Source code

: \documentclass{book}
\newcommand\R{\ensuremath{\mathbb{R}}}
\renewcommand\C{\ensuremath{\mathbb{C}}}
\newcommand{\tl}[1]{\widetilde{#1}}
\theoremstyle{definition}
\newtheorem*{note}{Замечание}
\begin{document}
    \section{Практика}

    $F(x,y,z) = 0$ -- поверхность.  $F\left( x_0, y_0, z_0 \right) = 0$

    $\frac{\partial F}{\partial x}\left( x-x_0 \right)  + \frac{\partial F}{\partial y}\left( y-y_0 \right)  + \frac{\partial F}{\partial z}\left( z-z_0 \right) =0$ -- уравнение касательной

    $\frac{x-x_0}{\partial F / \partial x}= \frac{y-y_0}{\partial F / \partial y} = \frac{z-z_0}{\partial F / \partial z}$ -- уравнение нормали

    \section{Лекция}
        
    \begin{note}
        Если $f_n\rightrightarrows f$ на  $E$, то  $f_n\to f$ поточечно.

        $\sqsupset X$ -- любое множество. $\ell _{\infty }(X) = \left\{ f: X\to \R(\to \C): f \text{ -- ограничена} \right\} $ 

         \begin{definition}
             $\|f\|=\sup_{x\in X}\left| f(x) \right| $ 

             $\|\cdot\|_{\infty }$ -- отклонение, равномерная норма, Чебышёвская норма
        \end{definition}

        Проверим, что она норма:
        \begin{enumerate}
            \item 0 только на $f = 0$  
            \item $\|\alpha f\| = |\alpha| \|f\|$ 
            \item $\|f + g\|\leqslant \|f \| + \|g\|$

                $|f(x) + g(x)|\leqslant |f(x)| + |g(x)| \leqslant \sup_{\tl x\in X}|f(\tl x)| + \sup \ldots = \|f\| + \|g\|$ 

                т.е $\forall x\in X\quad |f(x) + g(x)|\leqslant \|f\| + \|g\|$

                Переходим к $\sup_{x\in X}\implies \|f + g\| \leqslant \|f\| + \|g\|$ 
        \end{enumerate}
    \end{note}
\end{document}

Task goal -> Give back the entire listing verbatim.

Exercise answer ->
Source code

: \documentclass{book}
\newcommand\R{\ensuremath{\mathbb{R}}}
\renewcommand\C{\ensuremath{\mathbb{C}}}
\newcommand{\tl}[1]{\widetilde{#1}}
\theoremstyle{definition}
\newtheorem*{note}{Замечание}
\begin{document}
    \section{Практика}

    $F(x,y,z) = 0$ -- поверхность.  $F\left( x_0, y_0, z_0 \right) = 0$

    $\frac{\partial F}{\partial x}\left( x-x_0 \right)  + \frac{\partial F}{\partial y}\left( y-y_0 \right)  + \frac{\partial F}{\partial z}\left( z-z_0 \right) =0$ -- уравнение касательной

    $\frac{x-x_0}{\partial F / \partial x}= \frac{y-y_0}{\partial F / \partial y} = \frac{z-z_0}{\partial F / \partial z}$ -- уравнение нормали

    \section{Лекция}
        
    \begin{note}
        Если $f_n\rightrightarrows f$ на  $E$, то  $f_n\to f$ поточечно.

        $\sqsupset X$ -- любое множество. $\ell _{\infty }(X) = \left\{ f: X\to \R(\to \C): f \text{ -- ограничена} \right\} $ 

         \begin{definition}
             $\|f\|=\sup_{x\in X}\left| f(x) \right| $ 

             $\|\cdot\|_{\infty }$ -- отклонение, равномерная норма, Чебышёвская норма
        \end{definition}

        Проверим, что она норма:
        \begin{enumerate}
            \item 0 только на $f = 0$  
            \item $\|\alpha f\| = |\alpha| \|f\|$ 
            \item $\|f + g\|\leqslant \|f \| + \|g\|$

                $|f(x) + g(x)|\leqslant |f(x)| + |g(x)| \leqslant \sup_{\tl x\in X}|f(\tl x)| + \sup \ldots = \|f\| + \|g\|$ 

                т.е $\forall x\in X\quad |f(x) + g(x)|\leqslant \|f\| + \|g\|$

                Переходим к $\sup_{x\in X}\implies \|f + g\| \leqslant \|f\| + \|g\|$ 
        \end{enumerate}
    \end{note}
\end{document}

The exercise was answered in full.